Problem statement: Give again the lines from the one containing "t sail that they don’t have" through the one containing "Supply Chain Excellence Awards MEA", both included, and leave the pictures out of your answer.

[Records from a data source]
-=-=-=-=-
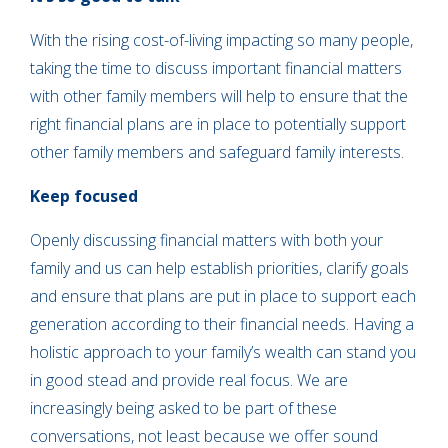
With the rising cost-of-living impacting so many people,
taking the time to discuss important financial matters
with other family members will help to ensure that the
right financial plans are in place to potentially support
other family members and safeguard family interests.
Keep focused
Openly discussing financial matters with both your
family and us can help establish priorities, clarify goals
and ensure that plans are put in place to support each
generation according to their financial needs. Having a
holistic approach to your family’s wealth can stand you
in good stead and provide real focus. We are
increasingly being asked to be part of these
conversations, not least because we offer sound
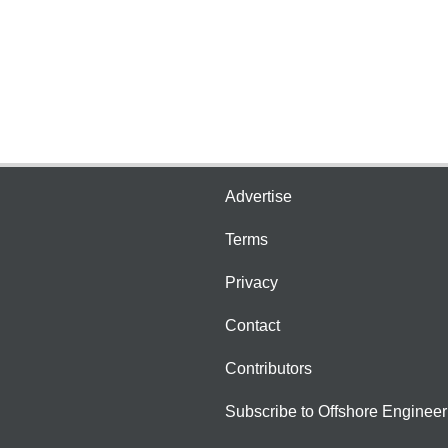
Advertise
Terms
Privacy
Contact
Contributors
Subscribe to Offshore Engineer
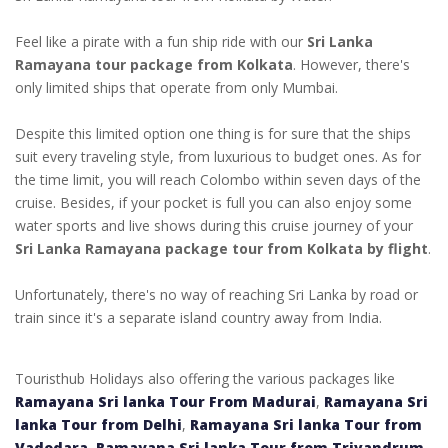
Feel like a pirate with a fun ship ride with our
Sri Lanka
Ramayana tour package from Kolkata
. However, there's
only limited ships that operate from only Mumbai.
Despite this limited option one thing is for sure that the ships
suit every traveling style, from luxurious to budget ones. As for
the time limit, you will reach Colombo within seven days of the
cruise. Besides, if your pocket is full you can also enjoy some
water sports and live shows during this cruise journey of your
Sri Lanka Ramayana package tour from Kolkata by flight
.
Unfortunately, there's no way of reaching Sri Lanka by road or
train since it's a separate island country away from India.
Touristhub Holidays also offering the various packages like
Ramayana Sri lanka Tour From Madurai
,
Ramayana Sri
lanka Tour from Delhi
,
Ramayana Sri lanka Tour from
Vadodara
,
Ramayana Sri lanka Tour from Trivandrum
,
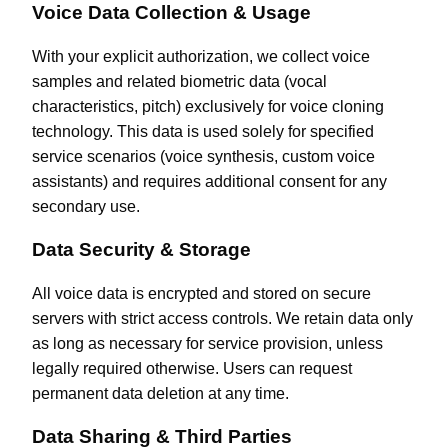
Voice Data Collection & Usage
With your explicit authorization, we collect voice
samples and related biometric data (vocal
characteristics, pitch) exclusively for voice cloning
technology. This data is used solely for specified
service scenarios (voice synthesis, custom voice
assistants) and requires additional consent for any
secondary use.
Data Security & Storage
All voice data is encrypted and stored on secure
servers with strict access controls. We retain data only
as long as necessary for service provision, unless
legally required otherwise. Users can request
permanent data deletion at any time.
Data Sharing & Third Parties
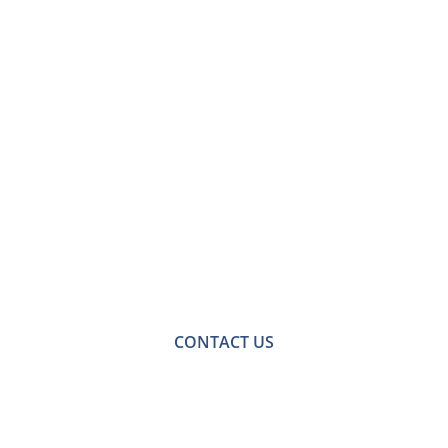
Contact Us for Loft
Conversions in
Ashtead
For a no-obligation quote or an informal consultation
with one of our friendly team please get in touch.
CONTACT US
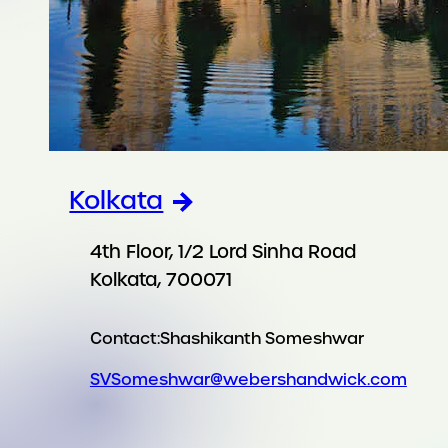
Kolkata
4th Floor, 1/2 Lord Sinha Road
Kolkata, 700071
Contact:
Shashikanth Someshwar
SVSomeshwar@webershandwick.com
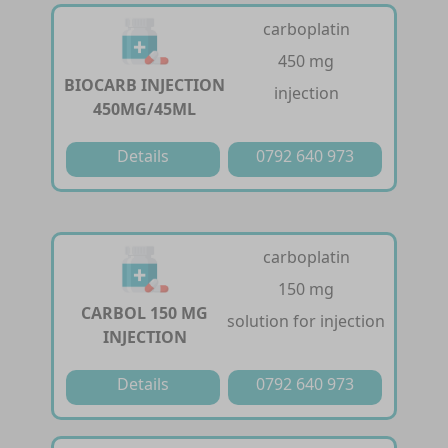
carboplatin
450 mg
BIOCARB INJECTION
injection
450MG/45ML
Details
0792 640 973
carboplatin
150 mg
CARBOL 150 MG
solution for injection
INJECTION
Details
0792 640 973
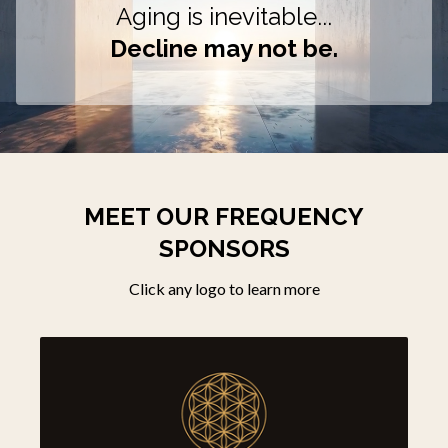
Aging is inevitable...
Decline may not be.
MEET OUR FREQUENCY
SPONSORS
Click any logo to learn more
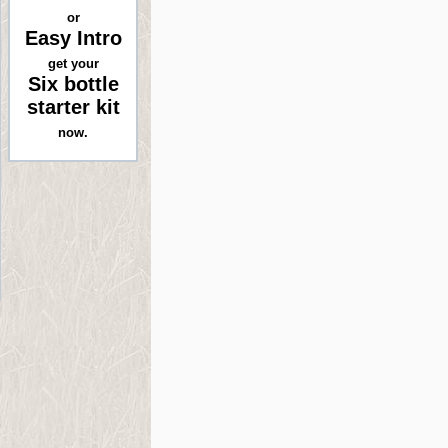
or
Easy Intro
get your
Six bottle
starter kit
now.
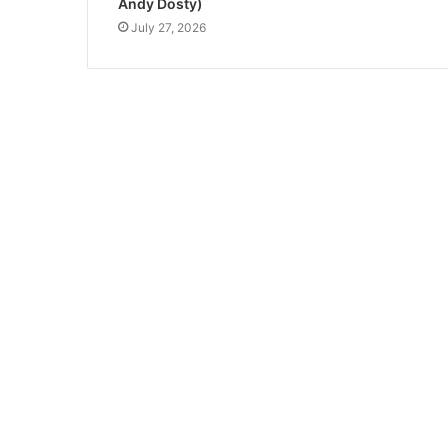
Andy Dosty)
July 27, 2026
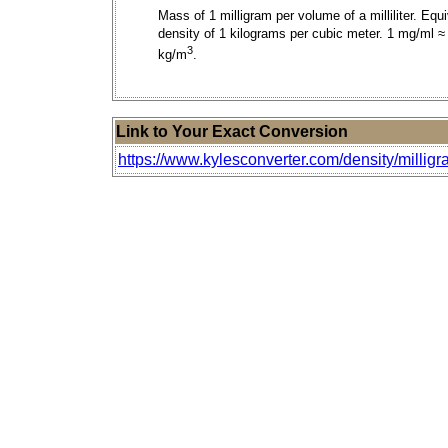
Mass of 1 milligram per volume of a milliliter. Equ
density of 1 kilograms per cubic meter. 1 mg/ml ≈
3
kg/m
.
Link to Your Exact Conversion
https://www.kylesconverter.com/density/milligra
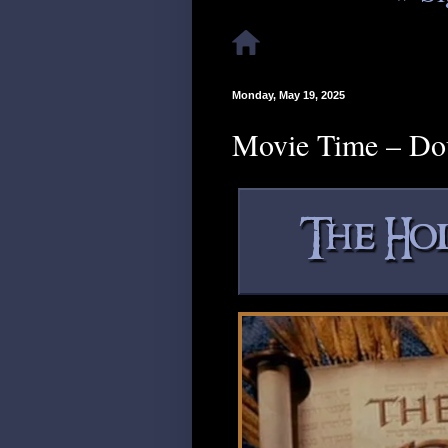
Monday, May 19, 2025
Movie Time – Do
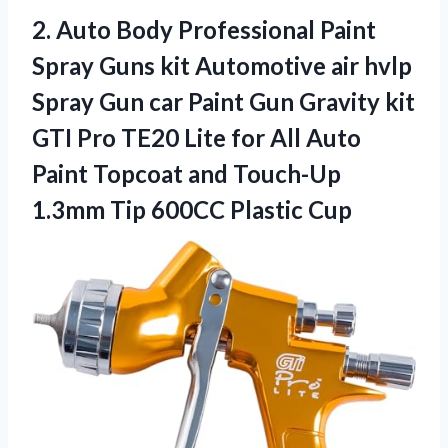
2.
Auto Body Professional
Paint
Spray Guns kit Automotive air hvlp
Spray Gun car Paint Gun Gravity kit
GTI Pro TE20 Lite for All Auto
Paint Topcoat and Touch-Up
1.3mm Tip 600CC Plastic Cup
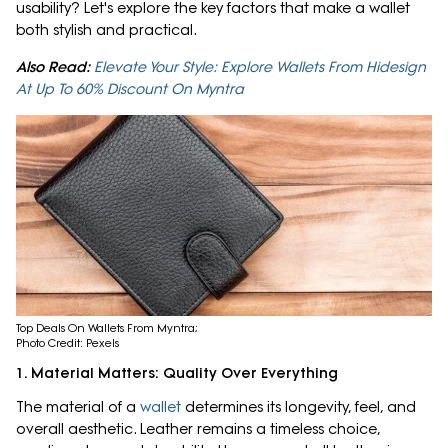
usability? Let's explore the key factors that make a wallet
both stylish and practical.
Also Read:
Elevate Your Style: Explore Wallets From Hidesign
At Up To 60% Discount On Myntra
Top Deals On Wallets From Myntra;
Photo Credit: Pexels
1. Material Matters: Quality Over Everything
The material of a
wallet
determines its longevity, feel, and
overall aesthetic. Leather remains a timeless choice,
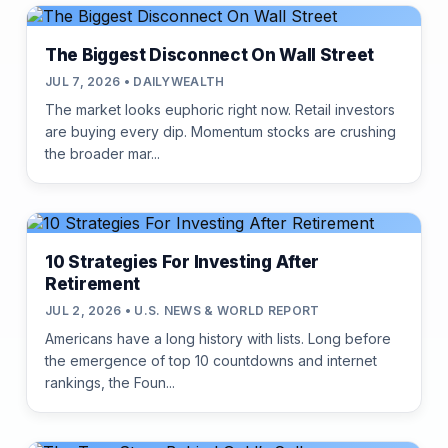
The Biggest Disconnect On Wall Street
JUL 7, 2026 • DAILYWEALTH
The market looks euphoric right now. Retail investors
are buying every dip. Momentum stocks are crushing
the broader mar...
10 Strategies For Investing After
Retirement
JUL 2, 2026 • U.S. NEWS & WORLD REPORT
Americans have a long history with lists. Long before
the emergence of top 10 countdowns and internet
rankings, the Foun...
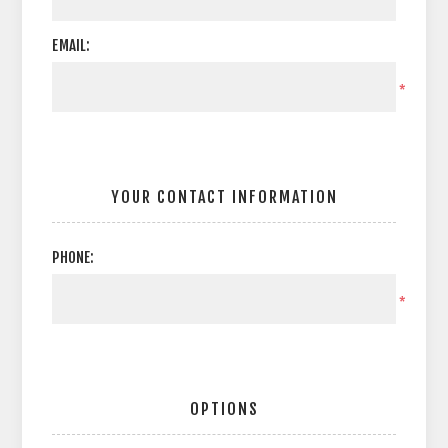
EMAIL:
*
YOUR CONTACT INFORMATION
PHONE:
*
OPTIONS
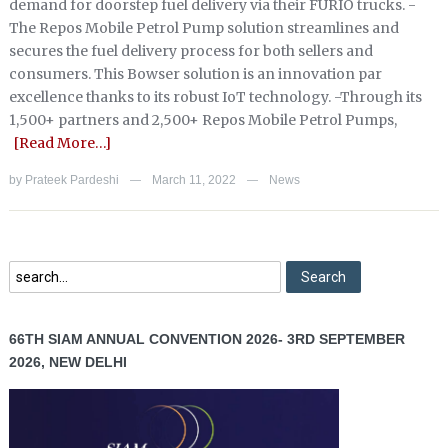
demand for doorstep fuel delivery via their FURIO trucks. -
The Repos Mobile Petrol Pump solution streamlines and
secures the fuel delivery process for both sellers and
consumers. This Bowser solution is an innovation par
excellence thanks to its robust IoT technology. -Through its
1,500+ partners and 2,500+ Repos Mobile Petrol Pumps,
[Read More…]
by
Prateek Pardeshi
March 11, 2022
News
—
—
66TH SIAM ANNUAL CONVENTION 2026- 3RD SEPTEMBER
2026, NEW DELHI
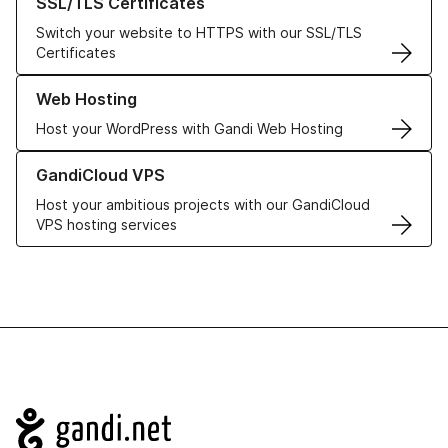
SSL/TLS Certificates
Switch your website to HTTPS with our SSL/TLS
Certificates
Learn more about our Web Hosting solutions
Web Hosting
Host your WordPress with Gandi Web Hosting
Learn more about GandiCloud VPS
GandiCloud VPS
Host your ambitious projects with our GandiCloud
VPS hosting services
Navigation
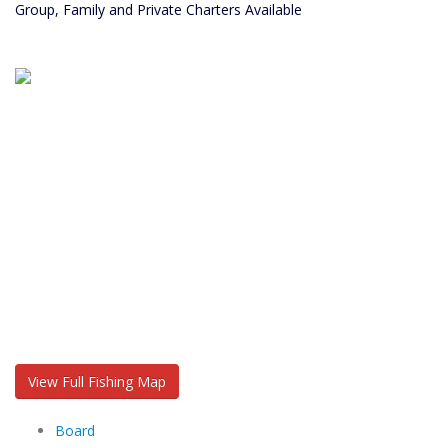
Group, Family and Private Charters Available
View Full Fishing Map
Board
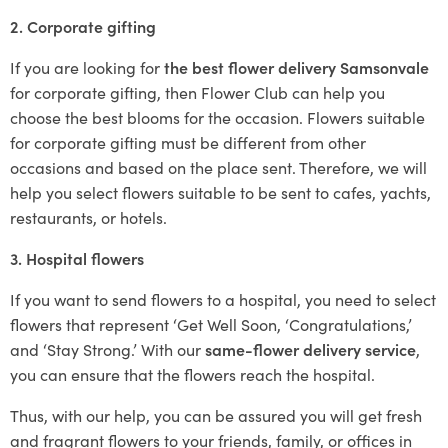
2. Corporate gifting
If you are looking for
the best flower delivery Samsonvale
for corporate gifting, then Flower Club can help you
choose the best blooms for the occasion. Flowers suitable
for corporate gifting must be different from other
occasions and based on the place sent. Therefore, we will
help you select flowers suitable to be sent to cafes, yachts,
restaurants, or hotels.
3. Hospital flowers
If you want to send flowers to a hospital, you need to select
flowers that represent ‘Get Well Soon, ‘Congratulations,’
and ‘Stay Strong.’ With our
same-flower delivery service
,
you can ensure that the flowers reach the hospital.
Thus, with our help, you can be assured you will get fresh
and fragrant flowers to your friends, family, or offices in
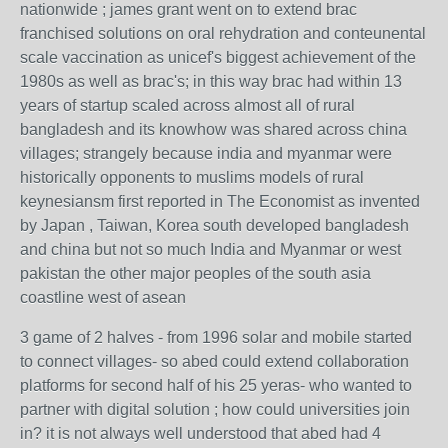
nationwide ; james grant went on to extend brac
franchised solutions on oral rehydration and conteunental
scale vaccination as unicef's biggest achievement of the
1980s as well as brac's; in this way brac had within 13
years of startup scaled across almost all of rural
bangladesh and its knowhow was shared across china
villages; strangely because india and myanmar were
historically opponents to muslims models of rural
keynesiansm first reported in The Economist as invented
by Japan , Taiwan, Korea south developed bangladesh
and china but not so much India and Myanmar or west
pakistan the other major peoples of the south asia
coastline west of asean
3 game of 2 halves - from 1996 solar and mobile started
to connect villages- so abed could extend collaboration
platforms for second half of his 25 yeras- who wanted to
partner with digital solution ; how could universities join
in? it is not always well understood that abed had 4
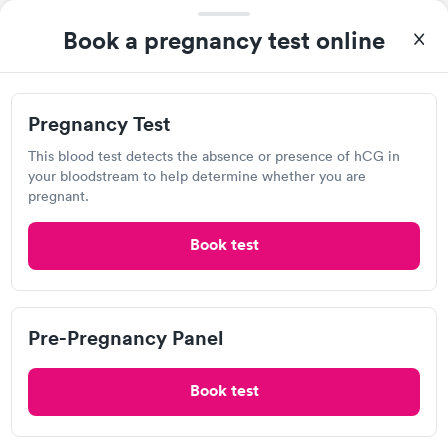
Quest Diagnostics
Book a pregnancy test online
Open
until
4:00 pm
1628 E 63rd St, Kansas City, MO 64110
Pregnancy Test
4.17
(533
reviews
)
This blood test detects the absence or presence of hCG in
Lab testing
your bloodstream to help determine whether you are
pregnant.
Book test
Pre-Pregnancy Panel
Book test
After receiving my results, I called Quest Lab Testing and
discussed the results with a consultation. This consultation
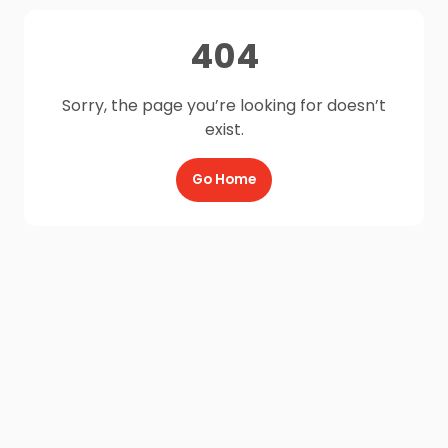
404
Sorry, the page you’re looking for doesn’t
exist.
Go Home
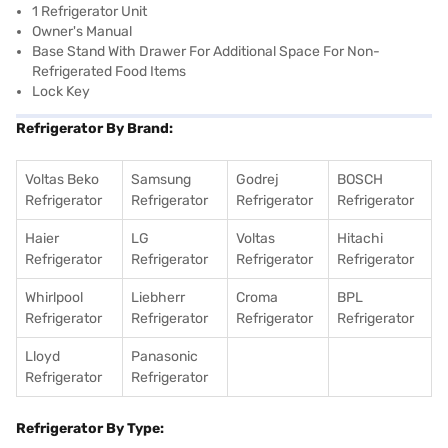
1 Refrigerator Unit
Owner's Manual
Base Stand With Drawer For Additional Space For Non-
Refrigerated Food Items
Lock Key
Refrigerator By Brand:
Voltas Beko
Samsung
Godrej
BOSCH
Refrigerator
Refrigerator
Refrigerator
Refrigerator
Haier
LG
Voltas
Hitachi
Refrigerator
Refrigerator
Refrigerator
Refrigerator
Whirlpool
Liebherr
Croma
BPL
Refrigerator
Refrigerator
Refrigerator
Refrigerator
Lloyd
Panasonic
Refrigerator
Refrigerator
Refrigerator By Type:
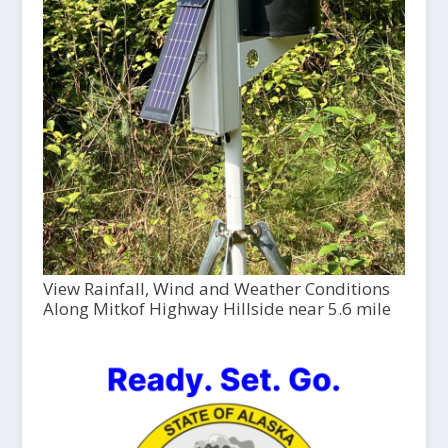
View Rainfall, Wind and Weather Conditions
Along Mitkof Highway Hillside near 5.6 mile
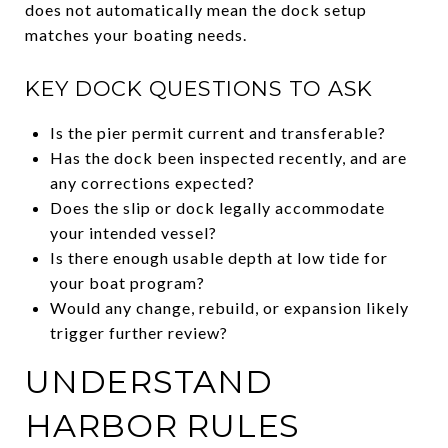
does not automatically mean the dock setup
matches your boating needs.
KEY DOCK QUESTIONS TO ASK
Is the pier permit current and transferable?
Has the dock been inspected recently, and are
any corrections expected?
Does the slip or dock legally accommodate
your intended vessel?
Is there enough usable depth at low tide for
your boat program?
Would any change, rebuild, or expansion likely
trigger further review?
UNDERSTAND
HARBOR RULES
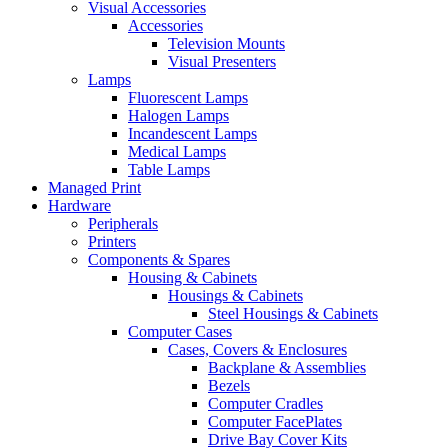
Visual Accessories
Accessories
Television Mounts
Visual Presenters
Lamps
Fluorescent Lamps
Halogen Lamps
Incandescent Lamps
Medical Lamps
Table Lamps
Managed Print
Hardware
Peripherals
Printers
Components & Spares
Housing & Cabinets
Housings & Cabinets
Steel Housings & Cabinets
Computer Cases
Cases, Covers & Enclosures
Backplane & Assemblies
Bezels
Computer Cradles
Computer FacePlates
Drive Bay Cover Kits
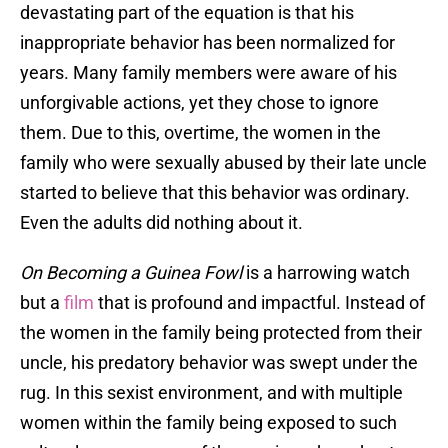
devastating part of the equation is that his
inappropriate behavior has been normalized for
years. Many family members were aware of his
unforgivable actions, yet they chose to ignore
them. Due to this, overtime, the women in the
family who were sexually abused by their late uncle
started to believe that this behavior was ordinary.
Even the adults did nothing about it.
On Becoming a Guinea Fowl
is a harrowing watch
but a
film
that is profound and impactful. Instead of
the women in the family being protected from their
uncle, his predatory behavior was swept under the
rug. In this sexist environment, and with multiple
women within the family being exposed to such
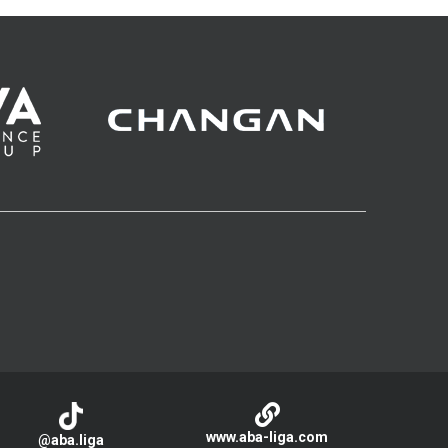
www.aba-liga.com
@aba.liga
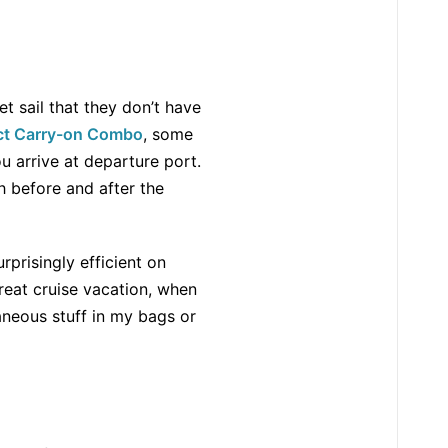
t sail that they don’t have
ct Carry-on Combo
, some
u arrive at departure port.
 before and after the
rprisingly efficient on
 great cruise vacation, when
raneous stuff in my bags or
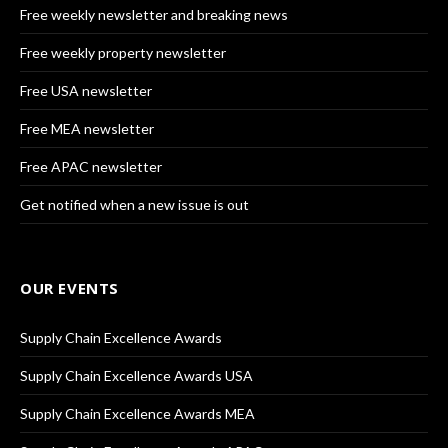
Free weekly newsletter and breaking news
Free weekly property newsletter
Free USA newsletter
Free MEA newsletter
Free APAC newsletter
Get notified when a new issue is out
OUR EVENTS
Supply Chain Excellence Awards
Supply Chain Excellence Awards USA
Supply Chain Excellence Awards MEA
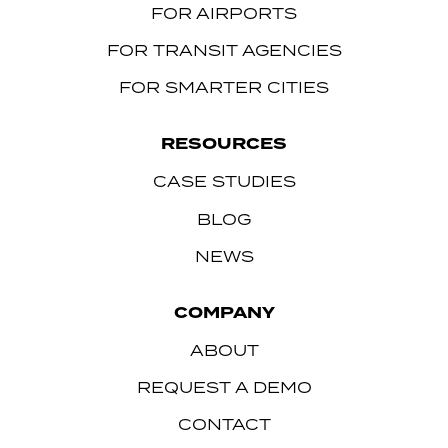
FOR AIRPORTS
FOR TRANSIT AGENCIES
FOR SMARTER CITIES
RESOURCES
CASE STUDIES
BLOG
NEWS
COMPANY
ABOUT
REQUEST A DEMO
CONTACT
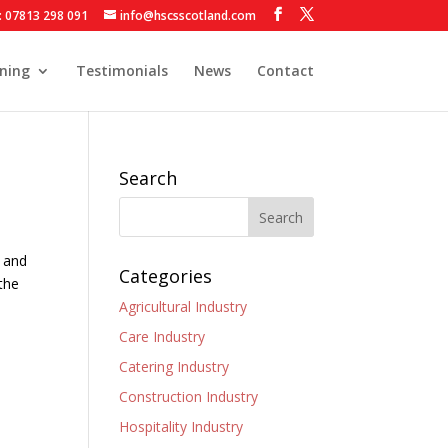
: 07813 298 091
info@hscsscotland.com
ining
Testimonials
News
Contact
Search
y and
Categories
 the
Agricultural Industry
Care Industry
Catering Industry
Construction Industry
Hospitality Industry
-=-=-=-=-
Response area:
t sail that they don’t have
ct Carry-on Combo
, some
u arrive at departure port.
 before and after the
rprisingly efficient on
 great cruise vacation, when
raneous stuff in my bags or
Free weekly newsletter and breaking news
Free weekly property newsletter
Free USA newsletter
Free MEA newsletter
Free APAC newsletter
Get notified when a new issue is out
OUR EVENTS
Supply Chain Excellence Awards
Supply Chain Excellence Awards USA
Supply Chain Excellence Awards MEA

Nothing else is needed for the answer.